• [ABOUT THIS TASK]
Your task is to repeat the entries underneath exactly, minus the pictures.

• [EXERCISE DATA]
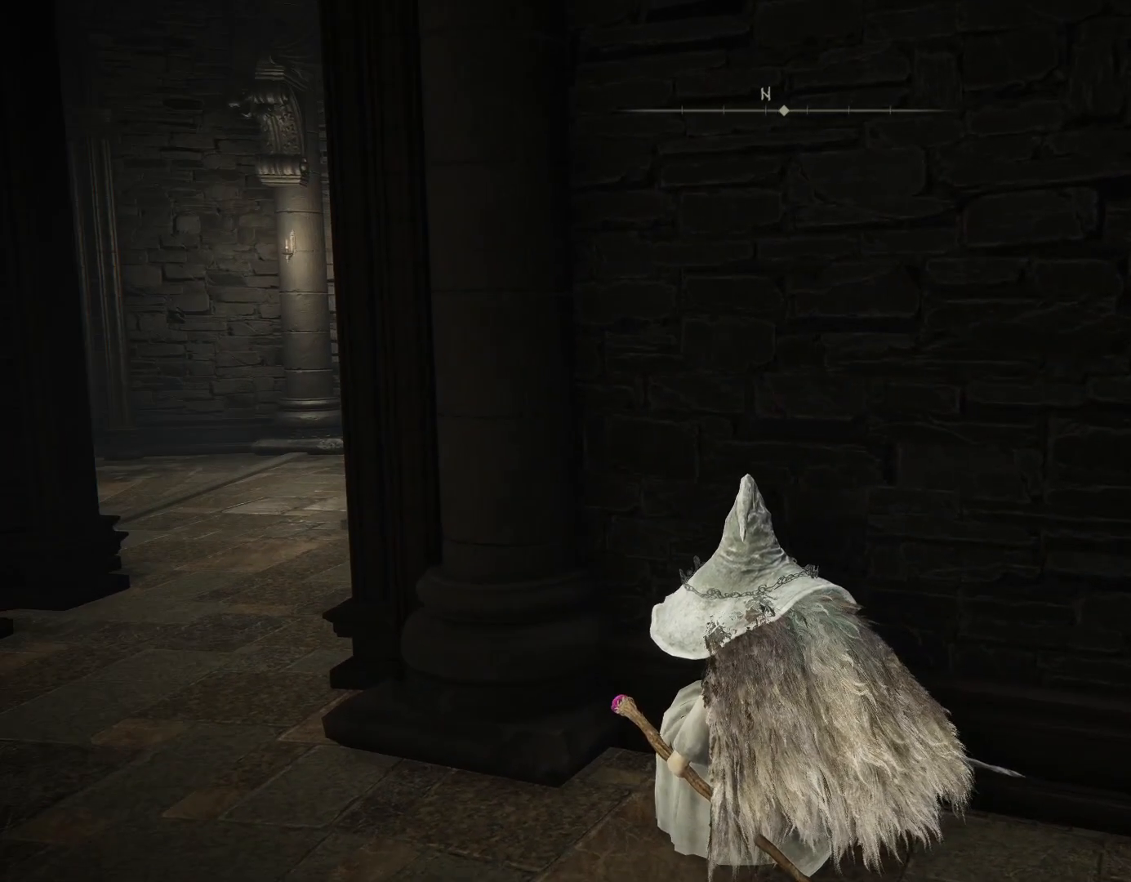
{"buttons": [], "left_stick": "center", "right_stick": "down-right", "events": [[350, "right_stick", "down-right"]]}
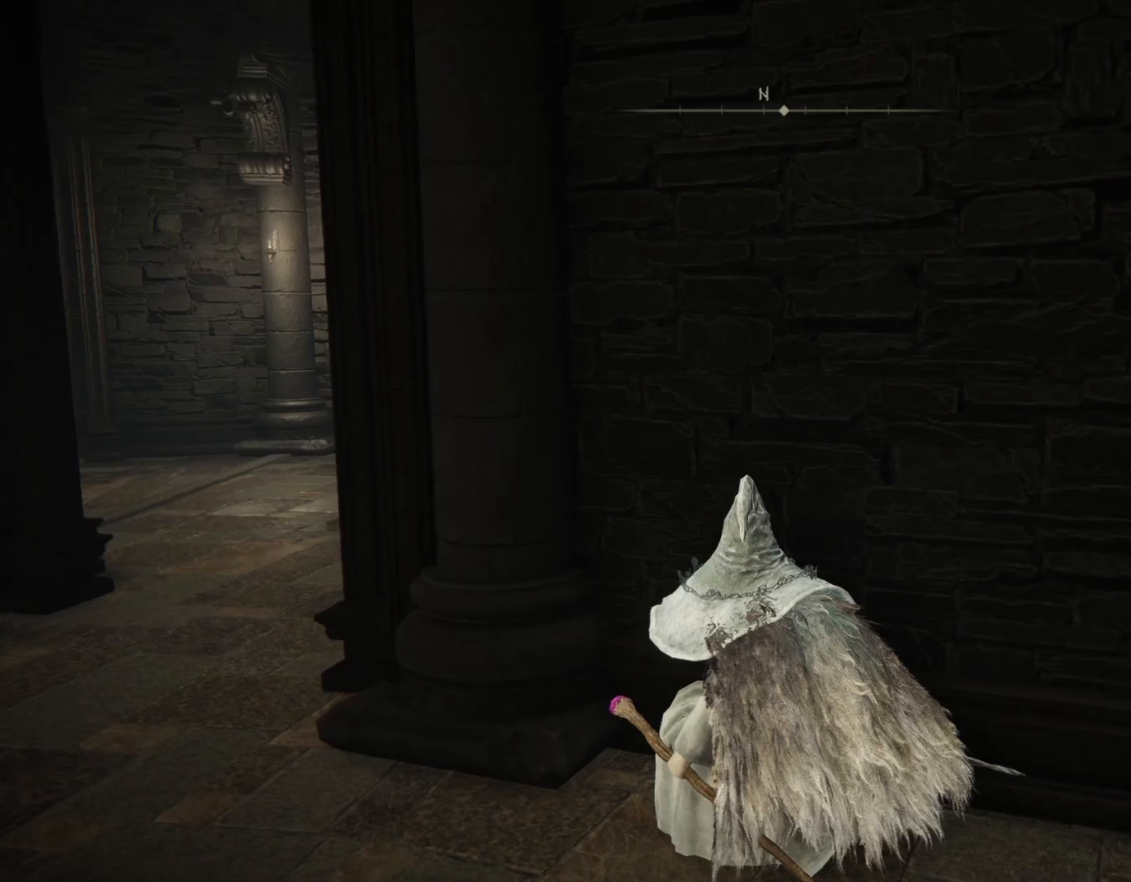
{"buttons": [], "left_stick": "center", "right_stick": "center", "events": [[67, "right_stick", "center"]]}
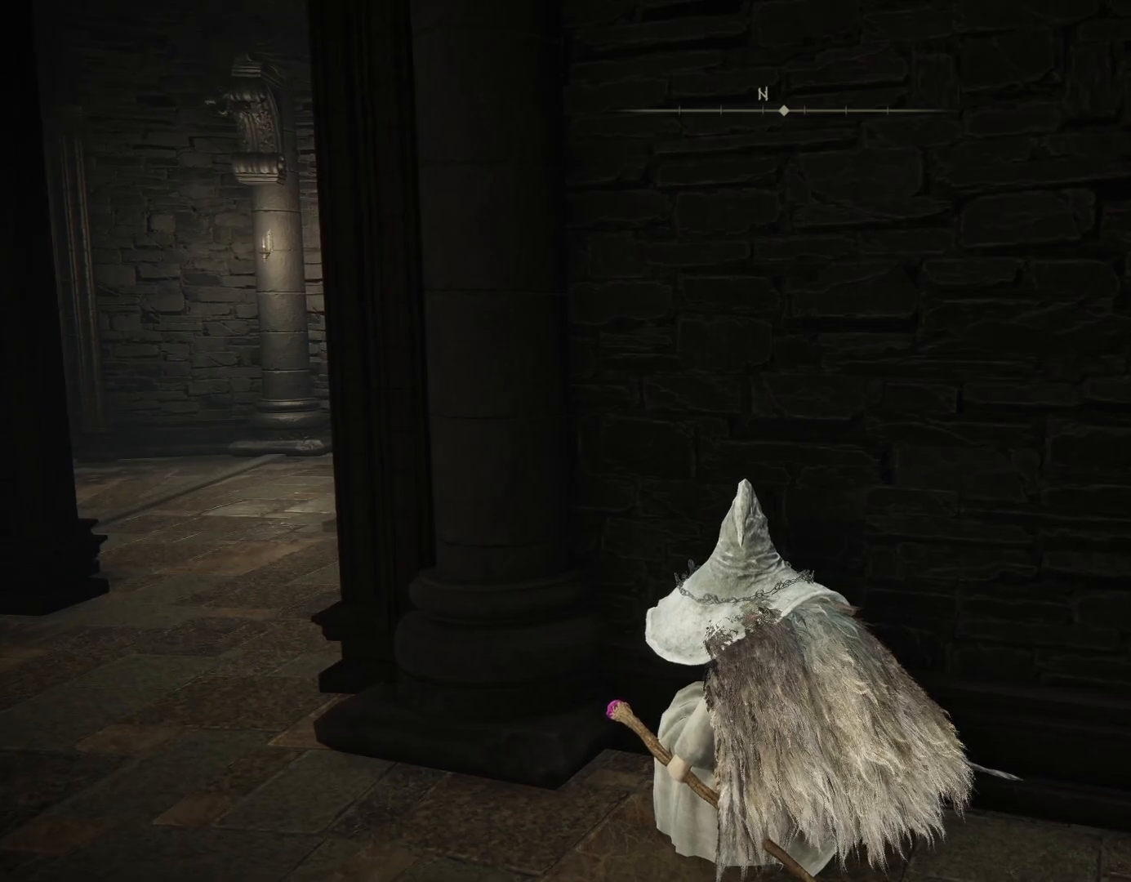
{"buttons": [], "left_stick": "center", "right_stick": "center", "events": [[50, "right_stick", "right"], [417, "right_stick", "center"]]}
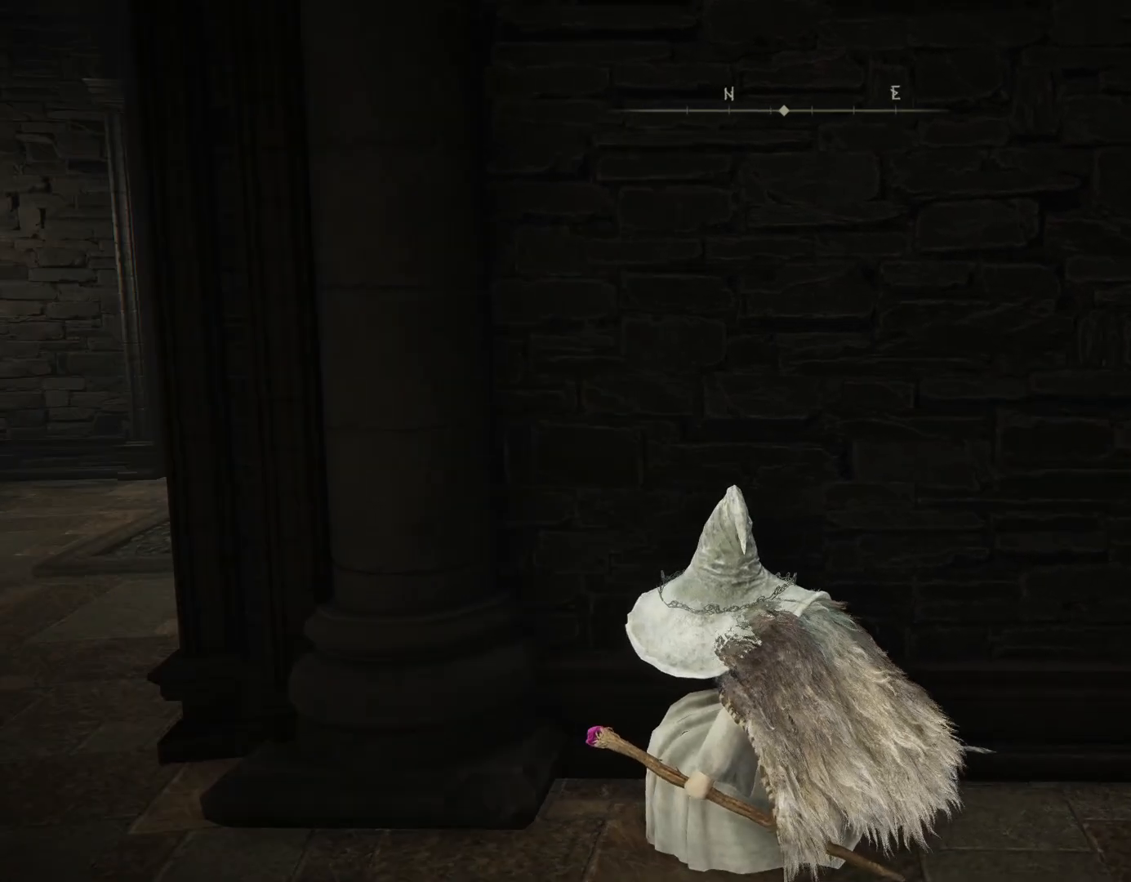
{"buttons": [], "left_stick": "left", "right_stick": "center", "events": [[433, "left_stick", "left"]]}
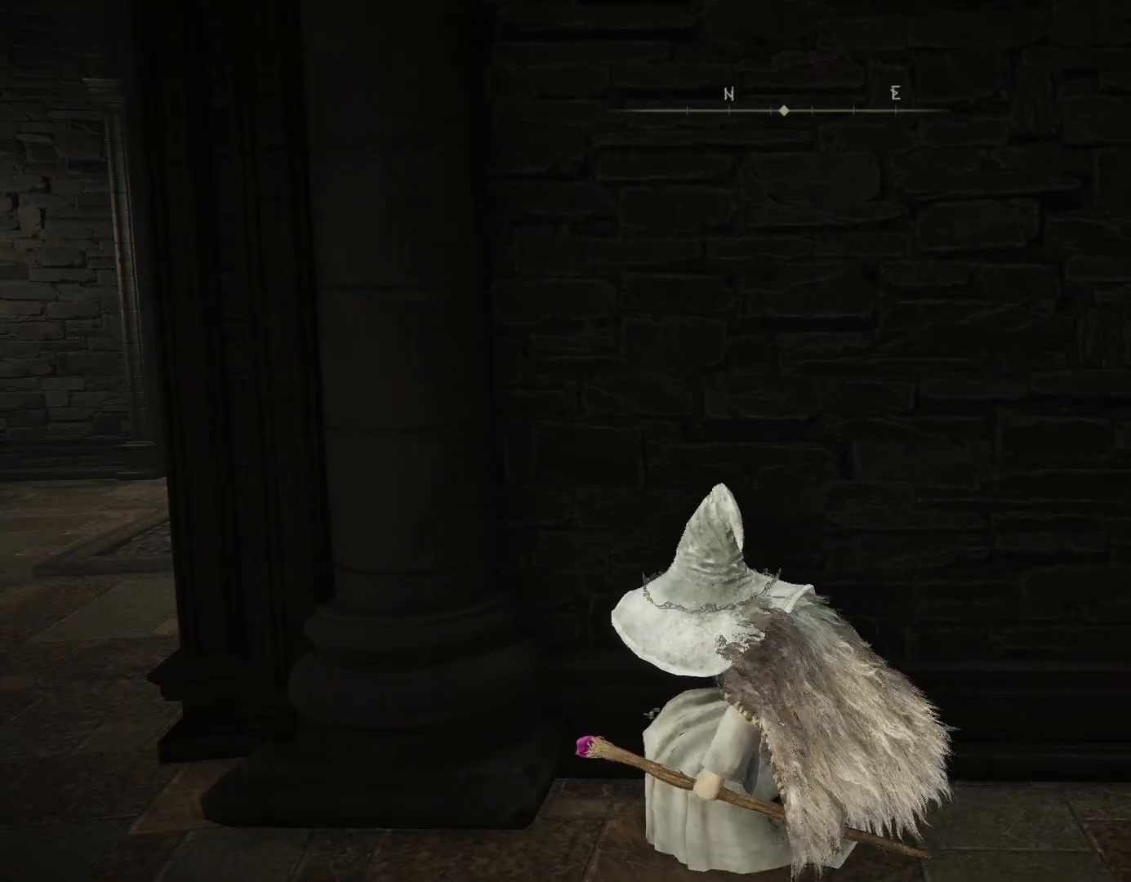
{"buttons": [], "left_stick": "center", "right_stick": "center", "events": [[183, "right_stick", "left"], [233, "left_stick", "center"], [383, "right_stick", "center"]]}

• [REPLY TO THE EXERCISE]
{"buttons": [], "left_stick": "center", "right_stick": "down-right", "events": [[350, "right_stick", "down-right"]]}
{"buttons": [], "left_stick": "center", "right_stick": "center", "events": [[67, "right_stick", "center"]]}
{"buttons": [], "left_stick": "center", "right_stick": "center", "events": [[50, "right_stick", "right"], [417, "right_stick", "center"]]}
{"buttons": [], "left_stick": "left", "right_stick": "center", "events": [[433, "left_stick", "left"]]}
{"buttons": [], "left_stick": "center", "right_stick": "center", "events": [[183, "right_stick", "left"], [233, "left_stick", "center"], [383, "right_stick", "center"]]}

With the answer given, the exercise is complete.